Directions for this task → From the first line to the last, copy the material exactly and leave the pictures out.

(Source material)

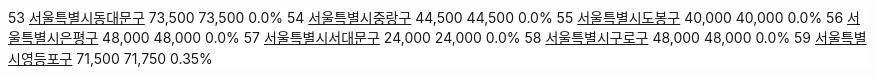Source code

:   <tr class="item">
    <td>53</td>
    <td><a href="/apt/서울특별시동대문구">서울특별시동대문구</a></td>
    <td>73,500</td>
    <td>73,500</td>
    <td>0.0%</td>
  </tr>

  <tr class="item">
    <td>54</td>
    <td><a href="/apt/서울특별시중랑구">서울특별시중랑구</a></td>
    <td>44,500</td>
    <td>44,500</td>
    <td>0.0%</td>
  </tr>

  <tr class="item">
    <td>55</td>
    <td><a href="/apt/서울특별시도봉구">서울특별시도봉구</a></td>
    <td>40,000</td>
    <td>40,000</td>
    <td>0.0%</td>
  </tr>

  <tr class="item">
    <td>56</td>
    <td><a href="/apt/서울특별시은평구">서울특별시은평구</a></td>
    <td>48,000</td>
    <td>48,000</td>
    <td>0.0%</td>
  </tr>

  <tr class="item">
    <td>57</td>
    <td><a href="/apt/서울특별시서대문구">서울특별시서대문구</a></td>
    <td>24,000</td>
    <td>24,000</td>
    <td>0.0%</td>
  </tr>

  <tr class="item">
    <td>58</td>
    <td><a href="/apt/서울특별시구로구">서울특별시구로구</a></td>
    <td>48,000</td>
    <td>48,000</td>
    <td>0.0%</td>
  </tr>

  <tr class="item">
    <td>59</td>
    <td><a href="/apt/서울특별시영등포구">서울특별시영등포구</a></td>
    <td>71,500</td>
    <td>71,750</td>
    <td>0.35%</td>
  </tr>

(End Source material)

Response to this task →
Source code

:   <tr class="item">
    <td>53</td>
    <td><a href="/apt/서울특별시동대문구">서울특별시동대문구</a></td>
    <td>73,500</td>
    <td>73,500</td>
    <td>0.0%</td>
  </tr>

  <tr class="item">
    <td>54</td>
    <td><a href="/apt/서울특별시중랑구">서울특별시중랑구</a></td>
    <td>44,500</td>
    <td>44,500</td>
    <td>0.0%</td>
  </tr>

  <tr class="item">
    <td>55</td>
    <td><a href="/apt/서울특별시도봉구">서울특별시도봉구</a></td>
    <td>40,000</td>
    <td>40,000</td>
    <td>0.0%</td>
  </tr>

  <tr class="item">
    <td>56</td>
    <td><a href="/apt/서울특별시은평구">서울특별시은평구</a></td>
    <td>48,000</td>
    <td>48,000</td>
    <td>0.0%</td>
  </tr>

  <tr class="item">
    <td>57</td>
    <td><a href="/apt/서울특별시서대문구">서울특별시서대문구</a></td>
    <td>24,000</td>
    <td>24,000</td>
    <td>0.0%</td>
  </tr>

  <tr class="item">
    <td>58</td>
    <td><a href="/apt/서울특별시구로구">서울특별시구로구</a></td>
    <td>48,000</td>
    <td>48,000</td>
    <td>0.0%</td>
  </tr>

  <tr class="item">
    <td>59</td>
    <td><a href="/apt/서울특별시영등포구">서울특별시영등포구</a></td>
    <td>71,500</td>
    <td>71,750</td>
    <td>0.35%</td>
  </tr>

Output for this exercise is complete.